### Material for this exercise ###

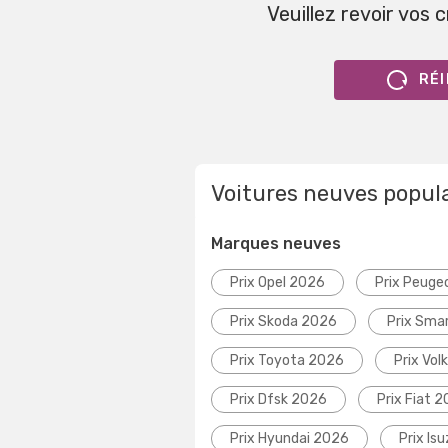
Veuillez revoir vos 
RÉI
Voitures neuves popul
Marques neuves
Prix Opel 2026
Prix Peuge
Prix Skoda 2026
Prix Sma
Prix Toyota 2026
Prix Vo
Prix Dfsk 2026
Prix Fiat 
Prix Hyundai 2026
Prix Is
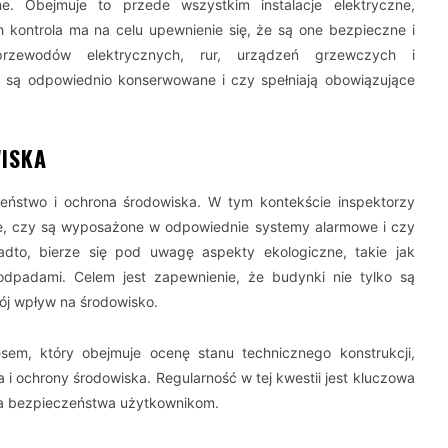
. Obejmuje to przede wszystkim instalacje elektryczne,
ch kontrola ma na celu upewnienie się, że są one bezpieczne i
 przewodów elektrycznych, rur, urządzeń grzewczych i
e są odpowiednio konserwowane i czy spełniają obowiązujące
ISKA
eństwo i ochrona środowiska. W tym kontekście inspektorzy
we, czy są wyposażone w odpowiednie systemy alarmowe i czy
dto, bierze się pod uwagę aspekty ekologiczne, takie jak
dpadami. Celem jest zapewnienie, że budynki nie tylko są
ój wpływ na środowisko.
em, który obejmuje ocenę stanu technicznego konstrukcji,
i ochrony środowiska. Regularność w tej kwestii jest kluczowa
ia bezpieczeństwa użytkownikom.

###

● Assigned task
Lay out the lines above as a JSON list of strings, one string per line, skipping blank lines and leaving out the pictures.

● The answer
[
  "Veuillez revoir vos ",
  "RÉI",
  "Voitures neuves popul",
  "Marques neuves",
  "Prix Opel 2026",
  "Prix Peuge",
  "Prix Skoda 2026",
  "Prix Sma",
  "Prix Toyota 2026",
  "Prix Vo",
  "Prix Dfsk 2026",
  "Prix Fiat ",
  "Prix Hyundai 2026",
  "Prix Is",
  ". Obejmuje to przede wszystkim instalacje elektryczne,",
  "ch kontrola ma na celu upewnienie się, że są one bezpieczne i",
  " przewodów elektrycznych, rur, urządzeń grzewczych i",
  "e są odpowiednio konserwowane i czy spełniają obowiązujące",
  "ISKA",
  "eństwo i ochrona środowiska. W tym kontekście inspektorzy",
  "we, czy są wyposażone w odpowiednie systemy alarmowe i czy",
  "dto, bierze się pod uwagę aspekty ekologiczne, takie jak",
  "dpadami. Celem jest zapewnienie, że budynki nie tylko są",
  "ój wpływ na środowisko.",
  "em, który obejmuje ocenę stanu technicznego konstrukcji,",
  "i ochrony środowiska. Regularność w tej kwestii jest kluczowa",
  "ia bezpieczeństwa użytkownikom."
]